» PAGE EXTRACT
- - - - -
Names
- Full name: Colac Football and Netball Club
- Nickname: Tigers

2023 season
- Leading goalkicker: Nis
- Best and fairest: Zydy

Club details
- Founded: 1948; 78 years ago
- President: Matt Gibson
- Coach: Sebastian Ross
- Captain: Jack Melican
- Ground: Central Reserve

Uniforms
| Home |

Other information
- Official website: colactigers.com.au

= Colac Football Club =

Australian rules football and netball club

The Colac Tigers Football Netball Club, nicknamed the Tigers, is an Australian rules football and netball club based in the regional city of Colac, Victoria. The club plays at Central Reserve, Colac.

== Geelong District Football League ==
Looking further afield Colac spent three years in the GDFL before distance got the better of them.

== Colac & District Football League ==
Returning to play in the local competition, Colac won the 1939 premiership before disbanding because of World War II in 1940.
- - - - -
» TASKS FOR THIS EXERCISE
(1) On the Colac Football Club page, who is listed as the club's captain?
(2) Rewrite the Colac Football Club page from the words "The Colac Tigers" through "better of them.", replacing "regional city" with "country town".
The items after this point come from a separate source.

» RECORD EXTRACTS
- - - - -
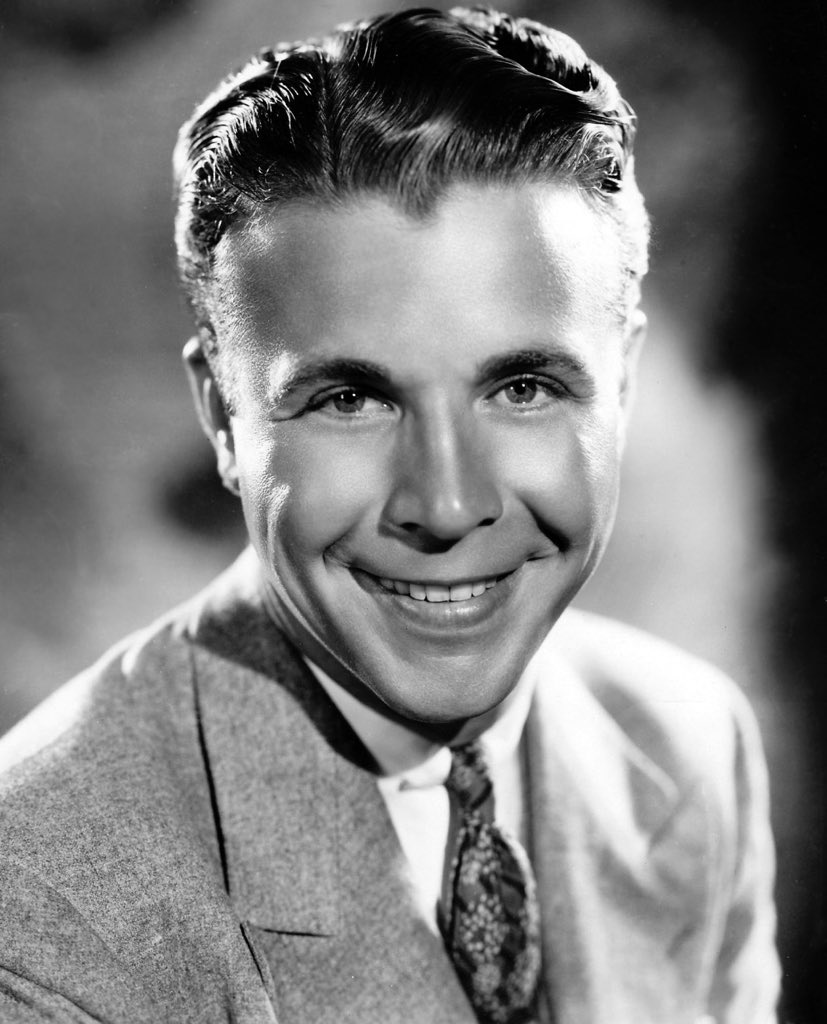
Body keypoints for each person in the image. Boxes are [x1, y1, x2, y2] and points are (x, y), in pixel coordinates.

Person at [0, 7, 779, 1023]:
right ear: (221, 417)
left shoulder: (684, 743)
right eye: (350, 400)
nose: (446, 504)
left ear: (622, 381)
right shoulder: (45, 899)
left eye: (523, 387)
- - - - -
» PROBLEM SOLUTIONS
(1) Jack Melican

(2)
The Colac Tigers Football Netball Club, nicknamed the Tigers, is an Australian rules football and netball club based in the country town of Colac, Victoria. The club plays at Central Reserve, Colac.

== Geelong District Football League ==
Looking further afield Colac spent three years in the GDFL before distance got the better of them.